La ville entre deux et quatre dimensions

Classé dans : Littérature, Peinture, dessin, Photographie — Miklos @ 15:33


Homme et son ombre.

I call our world Flatland, not because we call it so, but to make its nature clearer to you, my happy readers, who are privileged to live in Space. Imagine a vast sheet of paper on which straight Lines, Triangles, Squares, Pentagons, Hexagons, and other figures, instead of remaining fixed in their places, move freely about, on or in the surface, but without the power of rising above or sinking below it, very much like shadows —only hard and with luminous edges — and you will then have a pretty correct notion of my country and countrymen.” — Edwin Abbott, Flatland, A Romance of Many Dimensions, By A. Square. Boston, 1885.


Trois hommes.

« Né en 1880, Andréi Biély fut, avec Alexandre Blok, l’un des chefs de file de la seconde génération sym­bo­liste en Russie. Son art de la méta­phore, son écriture novatrice font surtout de lui un des maîtres du futu­risme russe et de la « prose orne­mentale » des années vingt. Son œuvre roma­nesque atteint son sommet avec le roman Petersbourg. (…) Il meurt en 1934. (Source : quatrième de couverture de l’ouvrage).Likhov, ville des ombres ! Pierre se remit à errer dans le vide ; bientôt il s’égara sur la place du marché, et bientôt il se heurta à un mur blanchâtre : et de nouveau, comme là-bas, il y avait une petite silhouette dessinée sur le mur ; il faut croire qu’un plaisantin s’était amusé à griffonner des ombres noires sur tous les murs blanc : une ombre humaine avait dessiné son ombre. Et quand Pierre s’éloigna de la petite silhouette, elle se remit à suivre Pierre. » — Andréi Biély, La Colombe d’argent. Roman traduit du russe par A.-M. Tatsis-Botton. Postface de Georges Nivat. L’Âge d’homme, 1990. Lausanne, Suisse.


Deux femmes.

« Le chemin qui s’engloutit dans ces antres ténébreux, le jour qui y meurt et renaît, les passants qui glissent comme des ombres dans le clair-obscur, les silhouettes se découpant d’une façon bizarre sur le fond lumineux qu’encadrent les derniers arceaux ; tous ces accidents jettent un peut de poésie au milieu d’un ensemble misérable et dépourvu de caractère. » — Un officier de l’armée d’Afrique, « Expédition de Constantine », in Revue des Deux mondes, t. 1, 1938. Bruxelles.


Va et vient.

« Moi qui suis parvenu depuis quelque temps déjà au pays de la quatrième dimension, j’éprouve, au moment d’écrire mes souvenirs anticipés, une peine étrange à les traduire en langue vulgaire.

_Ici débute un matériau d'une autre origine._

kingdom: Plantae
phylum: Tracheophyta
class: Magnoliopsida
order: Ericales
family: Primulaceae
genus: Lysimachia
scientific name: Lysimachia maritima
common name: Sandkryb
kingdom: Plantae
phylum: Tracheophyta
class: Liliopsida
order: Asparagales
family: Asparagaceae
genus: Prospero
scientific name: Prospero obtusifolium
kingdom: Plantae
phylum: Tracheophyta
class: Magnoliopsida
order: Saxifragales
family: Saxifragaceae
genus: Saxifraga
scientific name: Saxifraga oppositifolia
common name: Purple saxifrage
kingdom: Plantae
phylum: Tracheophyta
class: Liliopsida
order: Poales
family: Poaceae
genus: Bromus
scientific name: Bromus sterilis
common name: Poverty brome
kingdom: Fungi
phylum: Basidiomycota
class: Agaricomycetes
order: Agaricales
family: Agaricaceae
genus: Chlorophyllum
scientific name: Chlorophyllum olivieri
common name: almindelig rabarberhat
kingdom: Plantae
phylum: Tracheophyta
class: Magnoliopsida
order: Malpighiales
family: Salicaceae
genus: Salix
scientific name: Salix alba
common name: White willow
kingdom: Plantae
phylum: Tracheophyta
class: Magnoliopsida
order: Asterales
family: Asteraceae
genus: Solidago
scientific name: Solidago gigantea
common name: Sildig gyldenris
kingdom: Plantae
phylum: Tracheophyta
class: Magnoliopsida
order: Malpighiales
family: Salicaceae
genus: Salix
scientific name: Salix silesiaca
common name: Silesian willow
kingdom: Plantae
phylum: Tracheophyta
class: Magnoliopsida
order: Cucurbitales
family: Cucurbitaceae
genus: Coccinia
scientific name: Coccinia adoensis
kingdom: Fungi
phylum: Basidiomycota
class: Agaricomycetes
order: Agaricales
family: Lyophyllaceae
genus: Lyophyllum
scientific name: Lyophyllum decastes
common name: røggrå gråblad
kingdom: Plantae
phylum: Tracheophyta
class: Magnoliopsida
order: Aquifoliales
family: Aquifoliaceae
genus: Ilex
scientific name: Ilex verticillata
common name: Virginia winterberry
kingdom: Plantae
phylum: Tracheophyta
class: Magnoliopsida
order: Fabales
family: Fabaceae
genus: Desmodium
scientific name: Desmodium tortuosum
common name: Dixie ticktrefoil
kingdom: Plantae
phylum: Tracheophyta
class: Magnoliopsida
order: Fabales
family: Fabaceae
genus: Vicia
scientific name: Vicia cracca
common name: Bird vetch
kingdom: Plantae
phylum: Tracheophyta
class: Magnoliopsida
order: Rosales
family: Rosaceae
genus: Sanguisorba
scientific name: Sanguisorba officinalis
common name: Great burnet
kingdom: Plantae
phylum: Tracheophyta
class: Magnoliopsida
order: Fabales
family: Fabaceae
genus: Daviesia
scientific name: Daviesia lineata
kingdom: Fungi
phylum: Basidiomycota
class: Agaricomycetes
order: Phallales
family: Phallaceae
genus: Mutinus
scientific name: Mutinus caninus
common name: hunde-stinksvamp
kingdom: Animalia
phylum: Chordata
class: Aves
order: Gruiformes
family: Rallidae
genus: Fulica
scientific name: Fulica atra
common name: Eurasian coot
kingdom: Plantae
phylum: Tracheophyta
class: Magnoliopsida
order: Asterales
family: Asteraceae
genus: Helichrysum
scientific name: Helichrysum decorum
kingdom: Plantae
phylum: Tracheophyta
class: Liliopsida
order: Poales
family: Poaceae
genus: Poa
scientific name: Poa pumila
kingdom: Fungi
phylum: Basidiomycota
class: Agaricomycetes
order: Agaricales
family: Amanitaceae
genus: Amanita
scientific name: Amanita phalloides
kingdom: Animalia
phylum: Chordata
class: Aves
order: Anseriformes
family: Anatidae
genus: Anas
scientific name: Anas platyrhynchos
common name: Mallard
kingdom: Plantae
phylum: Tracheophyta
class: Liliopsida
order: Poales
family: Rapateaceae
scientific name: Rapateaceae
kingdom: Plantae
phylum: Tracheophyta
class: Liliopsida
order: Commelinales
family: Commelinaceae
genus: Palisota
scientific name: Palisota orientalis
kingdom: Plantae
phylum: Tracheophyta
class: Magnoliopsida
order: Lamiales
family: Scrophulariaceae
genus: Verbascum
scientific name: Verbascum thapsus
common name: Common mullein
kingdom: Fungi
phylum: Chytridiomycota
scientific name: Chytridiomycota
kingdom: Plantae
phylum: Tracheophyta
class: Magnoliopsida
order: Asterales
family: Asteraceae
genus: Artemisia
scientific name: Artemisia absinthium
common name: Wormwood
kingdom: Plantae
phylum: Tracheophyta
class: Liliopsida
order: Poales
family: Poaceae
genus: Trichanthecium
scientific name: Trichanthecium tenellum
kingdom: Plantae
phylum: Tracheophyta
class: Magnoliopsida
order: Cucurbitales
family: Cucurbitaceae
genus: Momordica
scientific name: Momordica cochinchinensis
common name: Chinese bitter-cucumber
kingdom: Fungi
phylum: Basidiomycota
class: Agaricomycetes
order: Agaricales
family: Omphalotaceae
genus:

Le vocabulaire est en effet conçu d’après les données de l’espace à trois dimensions. Il n’existe pas de mots capables de définir exactement les impressions bizarres que l’on ressent lorsque l’on s’élève pour toujours au-dessus du monde des sensations habituelles. La vision de la quatrième dimension nous découvre des horizons absolument nouveaux. Elle complète notre compréhension du monde ; elle permet de réaliser la synthèse définitive de nos connaissances ; elle les justifie toutes, même lorsqu’elles paraissent contradictoires, et l’on comprend que ce soit là une idée totale que des expressions partielles ne sauraient contenir. Du fait que l’on énonce une idée au moyen des mots en usage, on la limite par là même au préjugé de l’espace à trois dimensions. Or, si nous savons que les trois dimensions géométriques : largeur, hauteur et profondeur peuvent toujours être contenues dans une idée, ces trois dimensions, par contre, ne peuvent jamais suffire à construire intégralement une qualité, que ce soit une courbe dans l’espace ou un raisonnement de l’esprit. Et de cette différence non mesurable par des quantités, que faute de mieux nous appelons quatrième dimension, de cette différence entre le contenant et le contenu, entre l’idée et la matière, entre l’art et la science, ni les chiffres, ni les mots construits à trois dimensions ne peuvent rendre compte.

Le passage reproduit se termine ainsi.